On 11 September captured the French privateer lugger Bon Genie, that the cutters Pioneer and were chasing. Bon Genie was pierced for 16 guns but only had four mounted. She had a crew of 60 men, and did not strike until she had lost three men killed and 16 wounded, most severely. She had left Boulogne the previous day and had not captured anything. (Note: Dwarf was a sister ship to Decoy. Decoy may have been in sight as she shared in the prize money.) (Note: Bon Génie, a 20-metre-long privateer from Boulogne, was commissioned in September 1810. Her first cruise from September 1810 to November 1810 was under Pierre-Antoine Hénin, with 84 men and 16 guns. She made two cruises from November 1810 to May 1811, and from September 1811 to March 1812, under Louis Delpierre. From September 1813, she was under Captain Picquendaire.)

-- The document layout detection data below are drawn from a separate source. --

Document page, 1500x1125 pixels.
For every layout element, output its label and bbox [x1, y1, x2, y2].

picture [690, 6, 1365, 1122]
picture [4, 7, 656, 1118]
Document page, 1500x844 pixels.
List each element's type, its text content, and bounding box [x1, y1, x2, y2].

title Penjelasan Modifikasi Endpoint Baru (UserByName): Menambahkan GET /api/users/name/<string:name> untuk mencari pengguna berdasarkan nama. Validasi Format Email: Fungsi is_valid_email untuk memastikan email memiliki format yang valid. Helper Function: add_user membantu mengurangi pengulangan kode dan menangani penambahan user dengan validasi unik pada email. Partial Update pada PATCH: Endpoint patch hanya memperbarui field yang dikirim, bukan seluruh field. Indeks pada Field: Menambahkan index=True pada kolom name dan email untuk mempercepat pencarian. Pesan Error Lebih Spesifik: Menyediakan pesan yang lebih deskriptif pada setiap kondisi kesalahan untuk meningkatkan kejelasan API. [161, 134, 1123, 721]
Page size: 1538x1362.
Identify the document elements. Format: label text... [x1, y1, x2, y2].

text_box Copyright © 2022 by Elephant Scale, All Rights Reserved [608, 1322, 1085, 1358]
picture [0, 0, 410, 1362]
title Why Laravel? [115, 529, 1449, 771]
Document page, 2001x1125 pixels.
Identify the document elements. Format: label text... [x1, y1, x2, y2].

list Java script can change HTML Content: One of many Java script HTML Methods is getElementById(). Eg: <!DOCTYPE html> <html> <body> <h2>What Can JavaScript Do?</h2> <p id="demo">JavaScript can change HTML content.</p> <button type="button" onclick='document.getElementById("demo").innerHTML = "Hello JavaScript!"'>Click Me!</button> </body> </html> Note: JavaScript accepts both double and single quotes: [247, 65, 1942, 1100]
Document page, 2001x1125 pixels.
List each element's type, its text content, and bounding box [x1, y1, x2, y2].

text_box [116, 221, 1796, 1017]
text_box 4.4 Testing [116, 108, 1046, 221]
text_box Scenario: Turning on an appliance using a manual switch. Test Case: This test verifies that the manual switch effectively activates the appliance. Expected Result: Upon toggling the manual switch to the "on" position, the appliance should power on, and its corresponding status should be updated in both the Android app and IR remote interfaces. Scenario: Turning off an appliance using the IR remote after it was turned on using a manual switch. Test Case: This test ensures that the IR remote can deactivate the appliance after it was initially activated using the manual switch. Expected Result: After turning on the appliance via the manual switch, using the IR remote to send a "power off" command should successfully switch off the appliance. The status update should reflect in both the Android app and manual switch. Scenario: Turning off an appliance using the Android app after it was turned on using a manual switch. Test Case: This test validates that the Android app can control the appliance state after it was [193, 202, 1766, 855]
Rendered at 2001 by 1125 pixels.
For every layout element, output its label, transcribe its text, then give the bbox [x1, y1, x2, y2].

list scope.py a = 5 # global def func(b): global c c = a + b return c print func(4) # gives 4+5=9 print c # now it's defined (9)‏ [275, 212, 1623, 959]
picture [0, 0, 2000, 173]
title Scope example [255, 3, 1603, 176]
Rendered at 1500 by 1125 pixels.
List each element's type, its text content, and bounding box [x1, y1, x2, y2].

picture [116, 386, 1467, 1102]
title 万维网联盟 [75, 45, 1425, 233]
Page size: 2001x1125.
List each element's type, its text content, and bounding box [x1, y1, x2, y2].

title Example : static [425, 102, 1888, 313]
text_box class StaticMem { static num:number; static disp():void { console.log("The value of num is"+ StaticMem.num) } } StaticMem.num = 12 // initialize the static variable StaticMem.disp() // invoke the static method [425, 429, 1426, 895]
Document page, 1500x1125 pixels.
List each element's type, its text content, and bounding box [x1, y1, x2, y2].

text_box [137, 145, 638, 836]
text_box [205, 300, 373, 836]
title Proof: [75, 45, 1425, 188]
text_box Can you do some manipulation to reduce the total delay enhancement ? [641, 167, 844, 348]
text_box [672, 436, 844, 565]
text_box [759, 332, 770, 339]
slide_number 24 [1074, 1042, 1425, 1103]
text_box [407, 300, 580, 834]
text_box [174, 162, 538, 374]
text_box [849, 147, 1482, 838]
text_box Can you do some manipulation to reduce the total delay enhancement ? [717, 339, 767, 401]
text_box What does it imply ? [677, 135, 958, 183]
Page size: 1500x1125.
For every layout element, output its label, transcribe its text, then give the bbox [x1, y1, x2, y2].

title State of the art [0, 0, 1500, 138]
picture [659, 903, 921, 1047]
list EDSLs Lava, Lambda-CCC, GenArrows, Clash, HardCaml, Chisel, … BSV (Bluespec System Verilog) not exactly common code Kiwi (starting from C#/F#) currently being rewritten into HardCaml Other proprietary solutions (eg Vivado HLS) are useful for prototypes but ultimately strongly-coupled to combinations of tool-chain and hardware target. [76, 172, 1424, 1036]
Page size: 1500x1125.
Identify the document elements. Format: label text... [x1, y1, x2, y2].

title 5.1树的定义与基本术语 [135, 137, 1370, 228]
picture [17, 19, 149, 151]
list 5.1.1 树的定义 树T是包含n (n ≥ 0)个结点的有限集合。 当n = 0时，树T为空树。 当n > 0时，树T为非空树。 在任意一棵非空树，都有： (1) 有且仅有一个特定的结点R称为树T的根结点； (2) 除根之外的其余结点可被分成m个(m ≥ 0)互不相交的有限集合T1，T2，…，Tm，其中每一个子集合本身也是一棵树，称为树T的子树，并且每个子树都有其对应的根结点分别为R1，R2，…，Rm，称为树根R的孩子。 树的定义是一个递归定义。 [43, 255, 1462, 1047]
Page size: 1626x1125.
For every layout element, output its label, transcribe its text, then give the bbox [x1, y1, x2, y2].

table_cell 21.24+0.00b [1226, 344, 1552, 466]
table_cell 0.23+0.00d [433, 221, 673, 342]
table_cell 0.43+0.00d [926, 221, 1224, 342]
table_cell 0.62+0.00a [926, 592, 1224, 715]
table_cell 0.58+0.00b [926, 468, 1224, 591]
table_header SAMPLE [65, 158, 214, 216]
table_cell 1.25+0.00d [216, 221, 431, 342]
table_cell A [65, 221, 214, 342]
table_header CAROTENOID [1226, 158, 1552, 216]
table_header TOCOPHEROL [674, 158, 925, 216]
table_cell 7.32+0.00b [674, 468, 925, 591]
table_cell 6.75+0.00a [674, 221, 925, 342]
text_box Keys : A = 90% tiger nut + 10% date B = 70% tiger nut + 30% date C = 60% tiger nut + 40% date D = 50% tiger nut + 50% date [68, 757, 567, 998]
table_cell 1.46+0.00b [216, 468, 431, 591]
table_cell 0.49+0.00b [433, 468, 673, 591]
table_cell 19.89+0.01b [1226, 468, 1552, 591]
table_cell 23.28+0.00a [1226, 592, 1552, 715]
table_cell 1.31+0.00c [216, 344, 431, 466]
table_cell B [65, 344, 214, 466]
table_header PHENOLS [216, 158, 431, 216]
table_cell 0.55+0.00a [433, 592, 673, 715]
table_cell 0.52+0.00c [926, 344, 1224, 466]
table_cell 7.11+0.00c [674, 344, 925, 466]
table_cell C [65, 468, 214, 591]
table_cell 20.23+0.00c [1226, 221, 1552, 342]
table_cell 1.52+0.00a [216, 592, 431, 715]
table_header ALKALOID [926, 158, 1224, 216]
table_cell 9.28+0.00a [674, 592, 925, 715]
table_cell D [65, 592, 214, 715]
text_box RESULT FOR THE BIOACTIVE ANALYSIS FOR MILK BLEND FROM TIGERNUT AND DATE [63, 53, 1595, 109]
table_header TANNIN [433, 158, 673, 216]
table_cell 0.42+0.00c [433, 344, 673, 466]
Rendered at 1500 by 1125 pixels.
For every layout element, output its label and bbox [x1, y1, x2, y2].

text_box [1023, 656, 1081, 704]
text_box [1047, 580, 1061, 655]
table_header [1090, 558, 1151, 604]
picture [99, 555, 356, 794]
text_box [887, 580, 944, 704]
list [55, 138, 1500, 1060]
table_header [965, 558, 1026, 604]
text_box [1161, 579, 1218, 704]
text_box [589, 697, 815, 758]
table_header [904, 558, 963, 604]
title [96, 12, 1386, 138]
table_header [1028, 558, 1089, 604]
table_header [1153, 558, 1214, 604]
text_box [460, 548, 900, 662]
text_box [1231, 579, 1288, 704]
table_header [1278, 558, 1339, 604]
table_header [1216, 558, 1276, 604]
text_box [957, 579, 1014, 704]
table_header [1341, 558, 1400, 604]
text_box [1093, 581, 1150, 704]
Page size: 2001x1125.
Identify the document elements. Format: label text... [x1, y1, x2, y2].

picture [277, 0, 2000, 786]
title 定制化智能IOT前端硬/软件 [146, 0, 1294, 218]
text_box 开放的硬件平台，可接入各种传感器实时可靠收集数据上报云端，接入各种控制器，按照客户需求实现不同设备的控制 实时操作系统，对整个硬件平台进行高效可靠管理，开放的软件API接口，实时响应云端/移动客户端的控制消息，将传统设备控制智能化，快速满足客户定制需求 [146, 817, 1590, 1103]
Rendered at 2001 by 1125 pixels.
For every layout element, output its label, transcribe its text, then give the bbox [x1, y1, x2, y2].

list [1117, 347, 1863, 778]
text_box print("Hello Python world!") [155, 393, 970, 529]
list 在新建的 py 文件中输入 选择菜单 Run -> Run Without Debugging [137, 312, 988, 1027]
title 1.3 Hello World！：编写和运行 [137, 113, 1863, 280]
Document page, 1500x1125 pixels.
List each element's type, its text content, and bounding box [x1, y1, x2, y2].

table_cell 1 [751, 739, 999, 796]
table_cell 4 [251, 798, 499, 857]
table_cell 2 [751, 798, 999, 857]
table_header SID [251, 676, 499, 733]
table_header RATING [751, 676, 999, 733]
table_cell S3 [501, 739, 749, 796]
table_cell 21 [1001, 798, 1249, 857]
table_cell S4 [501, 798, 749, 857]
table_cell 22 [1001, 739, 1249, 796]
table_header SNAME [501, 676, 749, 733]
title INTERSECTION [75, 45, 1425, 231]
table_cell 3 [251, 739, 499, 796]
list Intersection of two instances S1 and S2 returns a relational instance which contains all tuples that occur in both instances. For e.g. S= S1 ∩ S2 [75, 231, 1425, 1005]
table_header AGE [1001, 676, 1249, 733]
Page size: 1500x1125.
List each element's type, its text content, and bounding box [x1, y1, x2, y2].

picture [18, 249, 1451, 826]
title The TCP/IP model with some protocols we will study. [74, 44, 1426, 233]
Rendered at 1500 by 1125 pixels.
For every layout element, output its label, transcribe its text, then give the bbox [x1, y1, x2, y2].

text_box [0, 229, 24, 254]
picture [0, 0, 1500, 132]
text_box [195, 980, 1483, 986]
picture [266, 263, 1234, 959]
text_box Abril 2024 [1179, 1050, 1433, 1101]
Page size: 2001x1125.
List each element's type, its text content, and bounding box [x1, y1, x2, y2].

On 30 December 1812 a French privateer captured Riga Merchant, of Sunderland, off Farleigh. The "Pioneer cutter" recaptured Riga Merchant the same day and sent her into Dover. His Majesty's was in company.

On 7 September 1813 Decoy and Pioneer recaptured the English brig William.

On 15 June 1814 Morris was promoted to commander.

In June Lieutenant John Hill replaced Morris.

On 9 January 1815 the schooner Pioneer arrived at Falmouth, Cornwall. She had left Newfoundland 16 days earlier with a fleet, but had parted from the fleet in a gale that had forced her to throw 14 of her guns overboard. Then on 6 January a United States sloop-of-war or large privateer had chased her.

On 11 May the "Pioneer cutter" arrived at the Downs from the Scheldt. Pioneer was accompanied by a large schooner laden with gunpowder that Pioneer had detained.

In April 1815 Lieutenant John Wood Rouse replaced Hill.

On 24 May 1817 Pioneer seized the boat Blossom, and the spirits she was carrying. (Note: A first-class share of the proceeds, that of Lieutenant Rouse, was worth £95 16s 8d; a sixth-class share, that of an Ordinary Seaman, was worth £2 6s.)

On 1 June 1818 Pioneer, Lieutenant Rouse, captured the smuggling vessel De Wasp.

In December 1818 Lieutenant William Oldrey replaced Rouse. Pioneer was reconverted to a cutter in 1819. Between March 1819 and June 1820, Pioneer, Lieutenant Oldroy, made several seizures of smuggled goods. (Note: The first-class share for the five seizures was worth £34 11s 10 1/2d; the sixth-class share was worth £1 3 3/4d.)

On 5 May 1822 Pioneer towed into Hull Blessing, Robinson, master. Blessing had been on her way from Shields to London when Blessing ran on shore near Cromer and damaged her rudder.

==Coast Guard and fate==
Between January 1823 and April 1824 Pioneer was at Plymouth being fitted for the Coast Blockade. She then served the Coast Guard to 1845. She was sold at Plymouth on 4 September 1849.